#### What you have to do
Return every line below that contains the string "instances". Case counts, so only matches with the same capitalization qualify.

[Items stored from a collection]
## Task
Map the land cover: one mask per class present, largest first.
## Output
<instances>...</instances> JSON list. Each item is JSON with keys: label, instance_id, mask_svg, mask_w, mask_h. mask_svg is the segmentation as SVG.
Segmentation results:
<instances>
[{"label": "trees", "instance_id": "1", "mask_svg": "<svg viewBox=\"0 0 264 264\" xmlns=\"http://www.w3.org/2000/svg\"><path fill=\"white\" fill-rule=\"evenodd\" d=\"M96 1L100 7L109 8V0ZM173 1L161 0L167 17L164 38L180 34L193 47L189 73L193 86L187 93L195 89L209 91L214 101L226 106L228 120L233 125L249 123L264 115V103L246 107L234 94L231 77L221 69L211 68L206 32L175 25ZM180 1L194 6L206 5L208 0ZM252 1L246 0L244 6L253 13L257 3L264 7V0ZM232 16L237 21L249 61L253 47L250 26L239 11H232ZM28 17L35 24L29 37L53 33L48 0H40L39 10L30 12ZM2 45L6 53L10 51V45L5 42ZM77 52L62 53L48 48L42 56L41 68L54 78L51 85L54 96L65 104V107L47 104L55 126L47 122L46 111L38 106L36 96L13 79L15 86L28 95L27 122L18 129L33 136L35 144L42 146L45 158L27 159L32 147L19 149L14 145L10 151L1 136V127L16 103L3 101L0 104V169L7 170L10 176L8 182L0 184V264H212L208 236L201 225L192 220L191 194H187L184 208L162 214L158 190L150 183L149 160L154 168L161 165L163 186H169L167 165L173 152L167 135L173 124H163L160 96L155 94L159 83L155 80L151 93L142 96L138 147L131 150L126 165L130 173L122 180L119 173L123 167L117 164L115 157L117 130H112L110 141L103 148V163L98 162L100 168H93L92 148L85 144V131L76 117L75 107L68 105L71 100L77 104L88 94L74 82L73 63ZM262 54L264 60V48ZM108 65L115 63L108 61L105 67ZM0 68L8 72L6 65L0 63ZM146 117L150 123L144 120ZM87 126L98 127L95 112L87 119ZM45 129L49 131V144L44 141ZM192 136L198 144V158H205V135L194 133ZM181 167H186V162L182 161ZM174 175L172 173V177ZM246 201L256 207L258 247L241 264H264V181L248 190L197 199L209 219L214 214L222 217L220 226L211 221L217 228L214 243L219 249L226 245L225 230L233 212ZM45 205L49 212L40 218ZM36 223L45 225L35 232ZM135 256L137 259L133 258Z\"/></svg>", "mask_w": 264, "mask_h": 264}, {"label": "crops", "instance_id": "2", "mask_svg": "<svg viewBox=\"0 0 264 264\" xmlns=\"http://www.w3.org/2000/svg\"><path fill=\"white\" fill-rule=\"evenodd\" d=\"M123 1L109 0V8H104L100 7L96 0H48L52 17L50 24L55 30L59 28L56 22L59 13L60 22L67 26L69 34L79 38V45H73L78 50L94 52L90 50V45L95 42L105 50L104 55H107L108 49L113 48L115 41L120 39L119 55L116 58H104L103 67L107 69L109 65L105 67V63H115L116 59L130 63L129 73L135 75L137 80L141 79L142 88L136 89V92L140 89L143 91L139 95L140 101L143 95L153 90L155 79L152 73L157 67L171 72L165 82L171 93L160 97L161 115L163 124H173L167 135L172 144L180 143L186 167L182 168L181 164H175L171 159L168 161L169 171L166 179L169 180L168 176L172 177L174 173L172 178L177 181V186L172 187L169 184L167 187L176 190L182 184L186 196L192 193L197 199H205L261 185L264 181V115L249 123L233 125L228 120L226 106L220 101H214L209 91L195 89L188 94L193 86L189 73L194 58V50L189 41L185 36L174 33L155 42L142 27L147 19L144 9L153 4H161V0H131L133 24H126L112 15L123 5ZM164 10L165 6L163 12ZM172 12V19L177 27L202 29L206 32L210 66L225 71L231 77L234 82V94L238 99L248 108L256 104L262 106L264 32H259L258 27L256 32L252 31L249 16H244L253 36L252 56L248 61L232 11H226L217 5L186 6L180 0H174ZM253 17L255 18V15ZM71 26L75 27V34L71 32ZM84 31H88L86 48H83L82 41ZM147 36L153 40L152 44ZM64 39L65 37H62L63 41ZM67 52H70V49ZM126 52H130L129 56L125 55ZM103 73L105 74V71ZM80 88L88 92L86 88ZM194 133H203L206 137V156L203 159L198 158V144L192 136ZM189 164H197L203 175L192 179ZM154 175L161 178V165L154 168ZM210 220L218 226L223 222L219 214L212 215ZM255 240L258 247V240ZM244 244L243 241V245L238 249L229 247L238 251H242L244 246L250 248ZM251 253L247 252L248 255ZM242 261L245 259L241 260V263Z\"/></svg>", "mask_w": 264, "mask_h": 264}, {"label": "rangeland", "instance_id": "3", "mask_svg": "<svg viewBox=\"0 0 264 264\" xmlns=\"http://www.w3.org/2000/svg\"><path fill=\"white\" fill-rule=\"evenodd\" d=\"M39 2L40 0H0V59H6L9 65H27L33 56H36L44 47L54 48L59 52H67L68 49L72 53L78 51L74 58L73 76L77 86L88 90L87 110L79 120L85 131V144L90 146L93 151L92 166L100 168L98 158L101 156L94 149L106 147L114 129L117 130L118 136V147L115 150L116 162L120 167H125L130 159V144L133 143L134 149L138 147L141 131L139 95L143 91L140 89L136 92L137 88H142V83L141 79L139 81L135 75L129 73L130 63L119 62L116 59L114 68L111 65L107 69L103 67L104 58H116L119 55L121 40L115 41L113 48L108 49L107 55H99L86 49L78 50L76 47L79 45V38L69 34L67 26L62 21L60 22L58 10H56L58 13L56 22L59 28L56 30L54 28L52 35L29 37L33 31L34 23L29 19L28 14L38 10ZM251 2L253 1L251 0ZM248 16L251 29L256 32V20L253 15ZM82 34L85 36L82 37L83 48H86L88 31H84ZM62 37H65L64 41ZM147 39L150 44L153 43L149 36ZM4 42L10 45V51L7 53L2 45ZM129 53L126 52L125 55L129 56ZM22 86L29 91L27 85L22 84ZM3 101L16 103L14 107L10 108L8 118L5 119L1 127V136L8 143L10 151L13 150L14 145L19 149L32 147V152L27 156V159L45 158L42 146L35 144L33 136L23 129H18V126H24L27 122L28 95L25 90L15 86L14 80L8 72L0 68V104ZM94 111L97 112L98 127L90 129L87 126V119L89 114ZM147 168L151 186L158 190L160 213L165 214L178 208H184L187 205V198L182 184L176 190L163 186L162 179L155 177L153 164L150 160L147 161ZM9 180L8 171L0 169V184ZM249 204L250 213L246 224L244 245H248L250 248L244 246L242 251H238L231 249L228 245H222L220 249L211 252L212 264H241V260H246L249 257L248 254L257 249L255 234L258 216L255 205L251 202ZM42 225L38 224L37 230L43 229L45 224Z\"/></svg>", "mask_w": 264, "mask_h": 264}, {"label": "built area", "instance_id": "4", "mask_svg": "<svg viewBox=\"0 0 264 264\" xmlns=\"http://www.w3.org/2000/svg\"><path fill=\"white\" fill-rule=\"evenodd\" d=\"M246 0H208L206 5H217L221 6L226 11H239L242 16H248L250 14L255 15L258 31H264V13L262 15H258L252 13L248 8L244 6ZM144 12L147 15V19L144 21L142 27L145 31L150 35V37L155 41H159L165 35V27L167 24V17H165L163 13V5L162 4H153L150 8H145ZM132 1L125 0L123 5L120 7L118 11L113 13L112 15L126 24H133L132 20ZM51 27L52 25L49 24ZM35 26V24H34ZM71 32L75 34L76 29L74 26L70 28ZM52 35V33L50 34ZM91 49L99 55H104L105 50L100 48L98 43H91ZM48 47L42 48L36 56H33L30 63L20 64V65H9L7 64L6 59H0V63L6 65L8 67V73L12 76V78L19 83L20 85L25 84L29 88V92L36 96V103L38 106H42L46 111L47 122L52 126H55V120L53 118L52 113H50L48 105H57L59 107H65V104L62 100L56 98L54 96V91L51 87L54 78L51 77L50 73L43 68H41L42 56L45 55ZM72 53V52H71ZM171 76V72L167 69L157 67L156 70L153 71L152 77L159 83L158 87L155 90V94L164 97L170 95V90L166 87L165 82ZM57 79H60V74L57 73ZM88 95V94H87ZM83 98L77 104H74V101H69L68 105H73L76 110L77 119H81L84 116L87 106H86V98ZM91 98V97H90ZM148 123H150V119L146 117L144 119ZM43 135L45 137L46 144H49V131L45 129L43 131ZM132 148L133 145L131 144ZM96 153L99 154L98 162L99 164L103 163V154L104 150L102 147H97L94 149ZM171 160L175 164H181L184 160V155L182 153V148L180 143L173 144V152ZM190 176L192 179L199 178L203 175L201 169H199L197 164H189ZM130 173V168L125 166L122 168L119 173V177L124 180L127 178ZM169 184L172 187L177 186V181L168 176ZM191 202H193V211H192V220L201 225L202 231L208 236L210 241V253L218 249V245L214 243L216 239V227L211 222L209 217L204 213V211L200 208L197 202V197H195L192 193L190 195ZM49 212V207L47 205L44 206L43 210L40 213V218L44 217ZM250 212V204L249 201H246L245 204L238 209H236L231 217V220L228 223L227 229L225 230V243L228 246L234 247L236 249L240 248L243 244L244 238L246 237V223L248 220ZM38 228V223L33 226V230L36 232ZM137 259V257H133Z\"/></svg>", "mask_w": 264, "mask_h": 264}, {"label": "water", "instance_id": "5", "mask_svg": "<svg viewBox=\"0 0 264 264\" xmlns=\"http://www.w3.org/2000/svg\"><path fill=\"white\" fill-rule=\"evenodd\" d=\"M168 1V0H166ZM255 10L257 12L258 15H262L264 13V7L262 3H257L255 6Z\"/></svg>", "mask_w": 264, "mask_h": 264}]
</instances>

#### Result of this exercise
<instances>...</instances> JSON list. Each item is JSON with keys: label, instance_id, mask_svg, mask_w, mask_h. mask_svg is the segmentation as SVG.
<instances>
</instances>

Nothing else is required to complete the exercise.